A recent study published in the Proceedings of the National Academy of Sciences found that the U.S. “would have had 1.60 million fewer deaths if it had the performance of Sweden, 1.07 million fewer deaths if it had the performance of Finland, and 0.91 million fewer deaths if it had the performance of France.” In America, states that imposed prolonged lockdowns had no better health outcomes when measured by all-cause excess mortality than those that stayed open. While no quantifiable relationship between lockdown severity and a reduction in Covid health harms has been found, states with severe lockdowns suffered significantly worse economic outcomes.

What was the impact of closing hospitals and cutting off access to non-Covid healthcare?

The authors tell us, “Closing hospitals and cutting off access to non-Covid healthcare generated a fear of entering medical facilities.
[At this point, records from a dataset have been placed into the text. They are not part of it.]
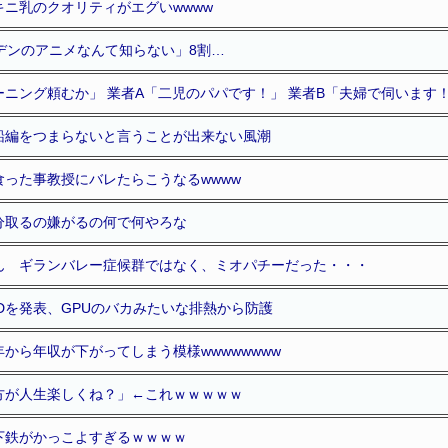
ニ乳のクオリティがエグいwwww
デンのアニメなんて知らない」8割…
ニング頼むか」 業者A「二児のパパです！」 業者B「夫婦で伺います
船編をつまらないと言うことが出来ない風潮
った事教授にバレたらこうなるwwww
分取るの嫌がるの何で何やろな
ん ギランバレー症候群ではなく、ミオパチーだった・・・
Dを発表、GPUのバカみたいな排熱から防護
から年収が下がってしまう模様wwwwwwww
方が人生楽しくね？」←これｗｗｗｗｗ
下鉄がかっこよすぎるｗｗｗｗ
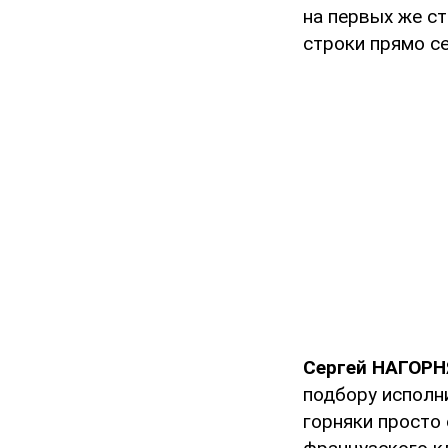
на первых же ст
строки прямо се
Сергей НАГОРНЯ
подбору исполни
горняки просто 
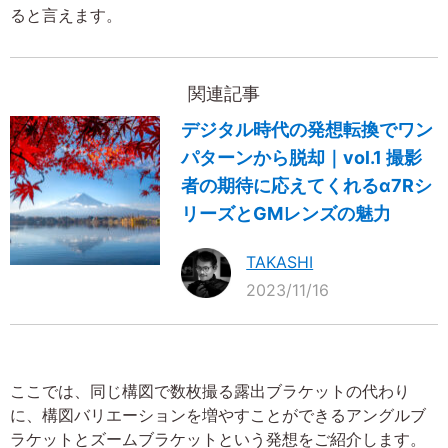
ると言えます。
関連記事
デジタル時代の発想転換でワン
パターンから脱却｜vol.1 撮影
者の期待に応えてくれるα7Rシ
リーズとGMレンズの魅力
TAKASHI
2023/11/16
ここでは、同じ構図で数枚撮る露出ブラケットの代わり
に、構図バリエーションを増やすことができるアングルブ
ラケットとズームブラケットという発想をご紹介します。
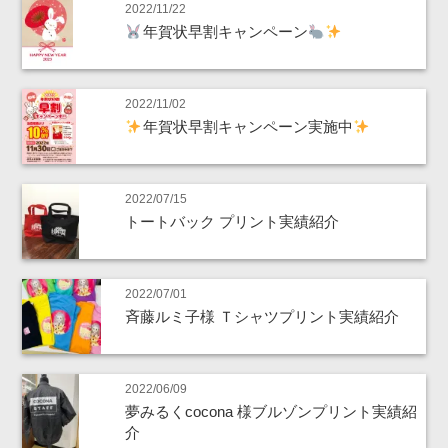
2022/11/22
年賀状早割キャンペーン
2022/11/02
年賀状早割キャンペーン実施中
2022/07/15
トートバック プリント実績紹介
2022/07/01
斉藤ルミ子様 Ｔシャツプリント実績紹介
2022/06/09
夢みるくcocona 様ブルゾンプリント実績紹
介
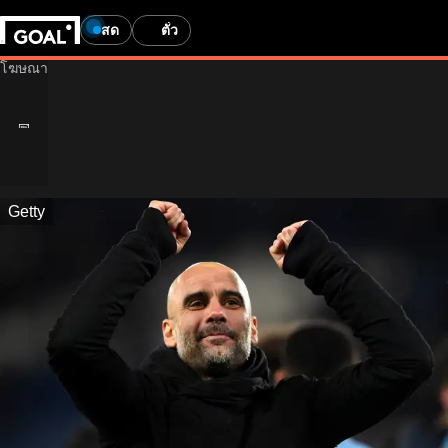
สด
ตั๋ว
Getty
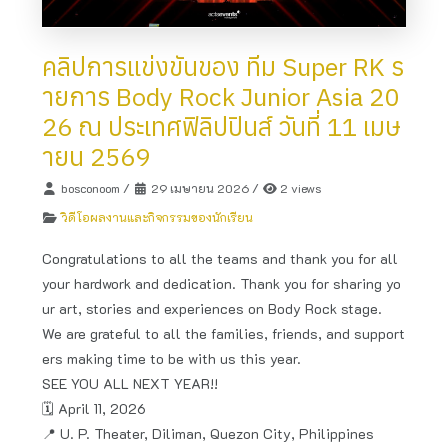
คลิปการแข่งขันของ ทีม Super RK ร
ายการ Body Rock Junior Asia 20
26 ณ ประเทศฟิลิปปินส์ วันที่ 11 เมษ
ายน 2569
bosconoom
/
29 เมษายน 2026
/
2 views
วิดีโอผลงานและกิจกรรมของนักเรียน
Congratulations to all the teams and thank you for all
your hardwork and dedication. Thank you for sharing yo
ur art, stories and experiences on Body Rock stage.
We are grateful to all the families, friends, and support
ers making time to be with us this year.
SEE YOU ALL NEXT YEAR!!
🗓️ April 11, 2026
📍 U. P. Theater, Diliman, Quezon City, Philippines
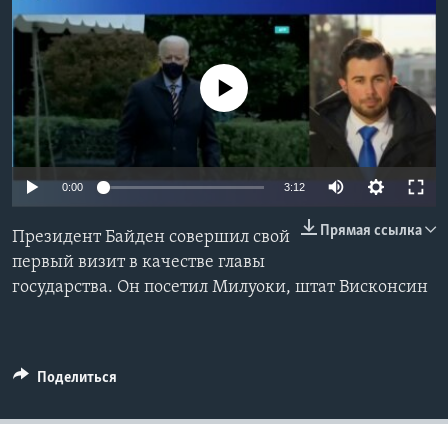
Learning English
No media source currently available
СОЦИАЛЬНЫЕ СЕТИ
Языки
0:00
3:12
Прямая ссылка
Президент Байден совершил свой
первый визит в качестве главы
государства. Он посетил Милуоки, штат Висконсин
Поделиться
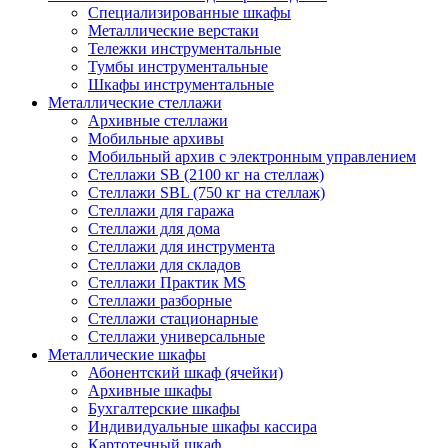
Cпециализированные шкафы
Металлические верстаки
Тележки инструментальные
Тумбы инструментальные
Шкафы инструментальные
Металлические стеллажи
Архивные стеллажи
Мобильные архивы
Мобильный архив с электронным управлением
Стеллажи SB (2100 кг на стеллаж)
Стеллажи SBL (750 кг на стеллаж)
Стеллажи для гаража
Стеллажи для дома
Стеллажи для инструмента
Стеллажи для складов
Стеллажи Практик MS
Стеллажи разборные
Стеллажи стационарные
Стеллажи универсальные
Металлические шкафы
Абонентский шкаф (ячейки)
Архивные шкафы
Бухгалтерские шкафы
Индивидуальные шкафы кассира
Картотечный шкаф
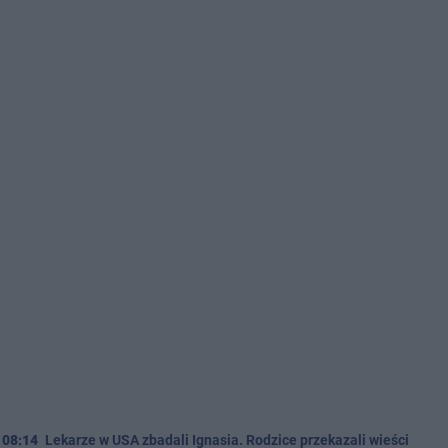
08:14
Lekarze w USA zbadali Ignasia. Rodzice przekazali wieści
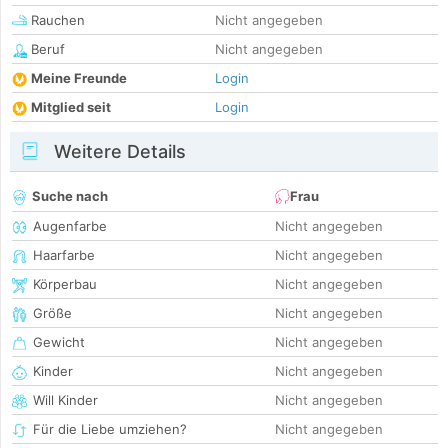
Rauchen
Nicht angegeben
Beruf
Nicht angegeben
Meine Freunde
Login
Mitglied seit
Login
Weitere Details
Suche nach
Frau
Augenfarbe
Nicht angegeben
Haarfarbe
Nicht angegeben
Körperbau
Nicht angegeben
Größe
Nicht angegeben
Gewicht
Nicht angegeben
Kinder
Nicht angegeben
Will Kinder
Nicht angegeben
Für die Liebe umziehen?
Nicht angegeben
That was a profound mistake, as was encouraging the false belief that hospitals were too busy to treat people who needed care. Healthcare utilization rates were at low levels between 2020 and 2022. In spring 2020, nearly half of the nation’s some 650,000 chemotherapy patients didn’t get treatment, and 85% of living organ transplants weren’t completed. One study found that there were 35.6% fewer calls for cardiac emergencies after March 10, 2020, compared with the year prior. Emergency-room visits were down between 40% and 50%, according to an estimate in May 2020. That doubtless contributed to observed non-Covid excess deaths and may continue to do so, as Americans suffer from undetected cancers and other long-term conditions. Healthcare uptake is still lower than pre-pandemic levels.”

While school closings had no offsetting public-health benefits, the attendant isolation led to massive increases in psychiatric illness, self-harm, obesity and substance abuse. Healthy children were always at vanishingly small risk from Covid, and nearly all of them were infected at some point anyway, according to CDC data. Like a regressive tax, these harms were severest for lower-income and minority students.

Unfortunately, this experience has left many Americans wondering where to turn for honest, accurate information in a medical crisis. They have lost faith in our public-health institutions. It’s not clear how that faith can ever be restored.